Pertama, adalah prinsip solidaritas dan inklusivitas untuk mencapai solusi bersama, terutama bagi negara-negara pulau kecil dan yang mengalami kelangkaan air. Kedua, adalah pemberdayaan diplomasi air untuk kerja sama konkret dan inovatif, serta menjauhi persaingan dalam pengelolaan air lintas batas. Ketiga, adalah penguatan kepemimpinan politik sebagai kunci keberhasilan berbagai kerja sama menuju ketahanan air berkelanjutan.
Indonesia juga mengangkat empat inisiatif baru, termasuk penetapan World Lake Day, pendirian Centre of Excellence di Asia Pasifik, tata kelola air berkelanjutan di negara-negara pulau kecil, dan penggalangan proyek air.
Dalam pidatonya, Jokowi menekankan bahwa air bukan sekadar produk alam, tetapi merupakan produk kalibrasi yang mempersatukan, sehingga memerlukan upaya bersama untuk menjaganya.
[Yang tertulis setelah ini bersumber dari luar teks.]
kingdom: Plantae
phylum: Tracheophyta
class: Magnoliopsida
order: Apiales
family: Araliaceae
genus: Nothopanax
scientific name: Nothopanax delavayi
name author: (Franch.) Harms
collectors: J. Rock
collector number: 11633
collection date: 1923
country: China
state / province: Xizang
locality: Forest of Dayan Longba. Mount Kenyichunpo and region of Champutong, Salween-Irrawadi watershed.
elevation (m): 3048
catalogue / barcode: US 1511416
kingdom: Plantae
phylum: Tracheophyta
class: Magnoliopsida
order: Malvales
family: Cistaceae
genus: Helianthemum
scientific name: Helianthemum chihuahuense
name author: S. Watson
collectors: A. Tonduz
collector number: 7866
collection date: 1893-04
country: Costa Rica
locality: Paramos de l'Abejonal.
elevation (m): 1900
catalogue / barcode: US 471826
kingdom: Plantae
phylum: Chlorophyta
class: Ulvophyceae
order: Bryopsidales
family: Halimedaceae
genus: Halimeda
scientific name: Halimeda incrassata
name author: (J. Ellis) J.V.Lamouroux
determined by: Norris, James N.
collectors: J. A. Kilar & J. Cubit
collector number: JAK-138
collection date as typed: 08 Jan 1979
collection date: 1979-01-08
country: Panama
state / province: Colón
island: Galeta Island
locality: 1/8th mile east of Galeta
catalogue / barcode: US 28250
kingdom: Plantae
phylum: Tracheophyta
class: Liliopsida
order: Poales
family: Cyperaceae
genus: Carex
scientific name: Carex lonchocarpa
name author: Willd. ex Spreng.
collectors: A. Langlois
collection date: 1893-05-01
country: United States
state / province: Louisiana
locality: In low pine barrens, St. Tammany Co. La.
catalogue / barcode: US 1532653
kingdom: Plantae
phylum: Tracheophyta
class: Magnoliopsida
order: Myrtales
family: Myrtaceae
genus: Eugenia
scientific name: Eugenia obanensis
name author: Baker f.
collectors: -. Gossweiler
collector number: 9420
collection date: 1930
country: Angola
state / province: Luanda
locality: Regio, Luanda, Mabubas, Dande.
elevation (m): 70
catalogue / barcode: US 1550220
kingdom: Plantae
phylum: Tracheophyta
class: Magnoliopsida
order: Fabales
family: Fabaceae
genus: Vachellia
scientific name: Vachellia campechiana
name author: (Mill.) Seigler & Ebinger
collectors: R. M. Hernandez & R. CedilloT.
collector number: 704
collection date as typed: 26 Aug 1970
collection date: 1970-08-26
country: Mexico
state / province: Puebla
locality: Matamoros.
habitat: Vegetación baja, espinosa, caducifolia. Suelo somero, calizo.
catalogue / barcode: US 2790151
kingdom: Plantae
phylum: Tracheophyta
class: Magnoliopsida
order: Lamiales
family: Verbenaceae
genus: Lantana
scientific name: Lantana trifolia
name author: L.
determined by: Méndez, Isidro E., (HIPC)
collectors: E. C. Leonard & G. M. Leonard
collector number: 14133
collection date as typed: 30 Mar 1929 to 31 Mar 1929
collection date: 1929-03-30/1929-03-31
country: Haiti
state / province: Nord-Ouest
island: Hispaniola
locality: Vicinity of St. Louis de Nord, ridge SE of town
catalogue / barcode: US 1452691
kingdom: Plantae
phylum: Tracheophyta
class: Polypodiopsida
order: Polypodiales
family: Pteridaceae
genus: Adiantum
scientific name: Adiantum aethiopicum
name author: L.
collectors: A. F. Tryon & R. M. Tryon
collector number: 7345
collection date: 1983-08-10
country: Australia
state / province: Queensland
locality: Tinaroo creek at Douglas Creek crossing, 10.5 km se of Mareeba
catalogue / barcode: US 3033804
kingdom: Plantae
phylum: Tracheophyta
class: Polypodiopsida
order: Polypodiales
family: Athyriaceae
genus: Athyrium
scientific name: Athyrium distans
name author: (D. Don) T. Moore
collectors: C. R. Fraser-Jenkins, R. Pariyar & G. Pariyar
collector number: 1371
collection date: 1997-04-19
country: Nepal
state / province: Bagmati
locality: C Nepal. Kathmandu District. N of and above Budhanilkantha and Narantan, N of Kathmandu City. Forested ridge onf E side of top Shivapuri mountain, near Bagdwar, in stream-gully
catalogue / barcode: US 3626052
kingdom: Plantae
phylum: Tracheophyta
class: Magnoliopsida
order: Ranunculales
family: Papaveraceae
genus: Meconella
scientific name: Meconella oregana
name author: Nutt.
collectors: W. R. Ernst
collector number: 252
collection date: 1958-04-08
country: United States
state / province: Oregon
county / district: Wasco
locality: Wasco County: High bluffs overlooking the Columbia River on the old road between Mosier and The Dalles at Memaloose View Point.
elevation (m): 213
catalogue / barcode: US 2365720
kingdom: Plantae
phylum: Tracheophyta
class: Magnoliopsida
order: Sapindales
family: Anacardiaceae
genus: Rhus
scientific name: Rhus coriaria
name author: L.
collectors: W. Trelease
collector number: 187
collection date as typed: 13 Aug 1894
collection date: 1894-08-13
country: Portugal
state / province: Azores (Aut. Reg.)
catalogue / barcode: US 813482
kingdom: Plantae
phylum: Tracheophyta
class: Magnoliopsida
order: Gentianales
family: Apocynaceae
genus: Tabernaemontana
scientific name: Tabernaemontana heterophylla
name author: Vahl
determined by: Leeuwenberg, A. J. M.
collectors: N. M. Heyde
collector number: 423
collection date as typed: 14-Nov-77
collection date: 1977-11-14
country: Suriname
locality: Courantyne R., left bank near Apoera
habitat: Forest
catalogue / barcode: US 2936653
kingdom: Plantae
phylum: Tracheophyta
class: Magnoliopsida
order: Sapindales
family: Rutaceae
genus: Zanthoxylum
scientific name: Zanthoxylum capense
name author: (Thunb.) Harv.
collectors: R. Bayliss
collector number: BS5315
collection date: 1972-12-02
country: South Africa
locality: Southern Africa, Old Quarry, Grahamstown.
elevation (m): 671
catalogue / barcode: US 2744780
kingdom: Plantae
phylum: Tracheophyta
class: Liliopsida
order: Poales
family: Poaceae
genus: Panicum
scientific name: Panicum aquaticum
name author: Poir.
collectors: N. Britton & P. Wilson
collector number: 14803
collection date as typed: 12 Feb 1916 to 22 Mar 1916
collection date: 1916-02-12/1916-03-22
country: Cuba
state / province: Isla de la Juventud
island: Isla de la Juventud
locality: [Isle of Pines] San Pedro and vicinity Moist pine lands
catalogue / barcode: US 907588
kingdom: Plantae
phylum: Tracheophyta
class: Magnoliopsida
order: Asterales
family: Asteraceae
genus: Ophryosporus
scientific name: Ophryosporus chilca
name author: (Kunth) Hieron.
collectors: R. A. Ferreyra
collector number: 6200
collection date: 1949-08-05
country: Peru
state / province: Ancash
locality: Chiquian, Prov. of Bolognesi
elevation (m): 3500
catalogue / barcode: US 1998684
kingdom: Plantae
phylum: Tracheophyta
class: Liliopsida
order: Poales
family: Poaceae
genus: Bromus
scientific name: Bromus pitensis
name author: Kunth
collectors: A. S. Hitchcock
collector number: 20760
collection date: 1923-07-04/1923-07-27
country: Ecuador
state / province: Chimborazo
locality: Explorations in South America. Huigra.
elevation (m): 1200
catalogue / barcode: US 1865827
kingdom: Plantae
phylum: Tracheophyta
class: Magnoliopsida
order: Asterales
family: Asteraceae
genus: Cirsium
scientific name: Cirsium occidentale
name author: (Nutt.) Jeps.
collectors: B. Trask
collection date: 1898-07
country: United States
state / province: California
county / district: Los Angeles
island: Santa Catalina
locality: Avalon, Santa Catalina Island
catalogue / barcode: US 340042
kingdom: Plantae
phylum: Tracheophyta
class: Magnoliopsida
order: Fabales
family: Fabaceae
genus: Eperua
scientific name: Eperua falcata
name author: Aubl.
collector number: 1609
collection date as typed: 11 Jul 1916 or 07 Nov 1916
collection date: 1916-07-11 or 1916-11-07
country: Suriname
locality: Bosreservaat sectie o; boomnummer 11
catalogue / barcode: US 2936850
Dia juga mengingatkan bahwa air memiliki peran sentral bagi dunia, di mana kekurangan air bisa memperlambat pertumbuhan ekonomi dan bahkan memicu konflik serta bencana.
Pemerintah Indonesia telah menunjukkan perhatiannya terhadap isu ketahanan air dengan memperkuat infrastruktur air, termasuk pembangunan 42 bendungan dalam 10 tahun terakhir. Selain itu, pembangunan jaringan irigasi, pengendali banjir, dan pengamanan pantai juga menjadi prioritas, bersama dengan pembangunan Pembangkit Listrik Tenaga Surya (PLTS) terapung di Cirata, yang merupakan PLTS terbesar di ASEAN.
Dengan komitmen yang kuat dan inisiatif yang berani, Indonesia bersama dengan negara-negara lain di dunia berupaya untuk menjaga keberlanjutan sumber daya air demi kesejahteraan manusia dan planet ini.